MetLife Inc. today asked a federal appeals court to give the Trump administration time to review the government's process for designating systemically important financial institutions.
MetLife filed a motion seeking a freeze on the case, MetLife Inc. v. Financial Stability Oversight Council, while Treasury Secretary Steven Mnuchin conducts a 180-day review of the FSOC SIFI designation process. President Donald Trump issued the memorandum requesting the review Friday.
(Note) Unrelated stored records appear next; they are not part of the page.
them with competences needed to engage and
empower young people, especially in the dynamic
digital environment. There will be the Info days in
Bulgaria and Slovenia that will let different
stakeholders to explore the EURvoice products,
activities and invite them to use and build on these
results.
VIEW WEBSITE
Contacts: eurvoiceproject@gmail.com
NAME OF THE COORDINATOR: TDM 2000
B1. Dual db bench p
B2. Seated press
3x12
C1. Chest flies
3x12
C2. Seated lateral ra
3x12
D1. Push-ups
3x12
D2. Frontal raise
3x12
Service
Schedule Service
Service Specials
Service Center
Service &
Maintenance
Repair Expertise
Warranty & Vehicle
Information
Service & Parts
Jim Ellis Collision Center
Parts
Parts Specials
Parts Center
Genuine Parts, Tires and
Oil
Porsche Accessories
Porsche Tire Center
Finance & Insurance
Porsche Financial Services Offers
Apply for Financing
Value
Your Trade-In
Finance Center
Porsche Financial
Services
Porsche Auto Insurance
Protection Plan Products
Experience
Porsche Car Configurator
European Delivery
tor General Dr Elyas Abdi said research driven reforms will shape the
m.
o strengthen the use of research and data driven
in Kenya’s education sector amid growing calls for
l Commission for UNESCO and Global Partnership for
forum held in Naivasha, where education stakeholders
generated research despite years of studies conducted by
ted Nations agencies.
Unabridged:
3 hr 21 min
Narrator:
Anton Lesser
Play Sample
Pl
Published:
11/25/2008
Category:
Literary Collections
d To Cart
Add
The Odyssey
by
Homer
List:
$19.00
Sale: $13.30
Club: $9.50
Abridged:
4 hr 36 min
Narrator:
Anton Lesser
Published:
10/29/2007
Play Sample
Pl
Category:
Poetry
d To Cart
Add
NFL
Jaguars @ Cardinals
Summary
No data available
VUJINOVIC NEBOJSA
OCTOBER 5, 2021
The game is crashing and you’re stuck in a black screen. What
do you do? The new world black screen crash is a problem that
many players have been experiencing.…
MetLife told the U.S. Court of Appeals for the D.C. Circuit that the Trump administration seems to share MetLife's concerns about the transparency and fairness of the SIFI designation process. Mnuchin's review could lead the administration to withdraw support for the process, and the court should give the administration a chance to change its position, MetLife said.
"As this court has recognized, '[a] change in administration brought about by the people casting their votes is a perfectly reasonable basis for an executive agency's reappraisal' of its positions," MetLife said, citing a 2012 D.C. Circuit ruling.
Even if the administration continues to oppose MetLife, the Treasury secretary's findings could shape how the court sees the case, MetLife said.
Eugene Scalia, a partner at Gibson, Dunn & Crutcher, led the legal team that filed the MetLife motion.
Dennis Kelleher, president of Better Markets, a group that supports the FSOC SIFI designation process, said he opposes the motion.
"MetLife is merely forum shopping and trying to substitute a political decision it is influencing for an independent judicial opinion that it cannot control and that will be based on the facts and law," Kelleher said in a statement.
FSOC told MetLife it was a SIFI in December 2014.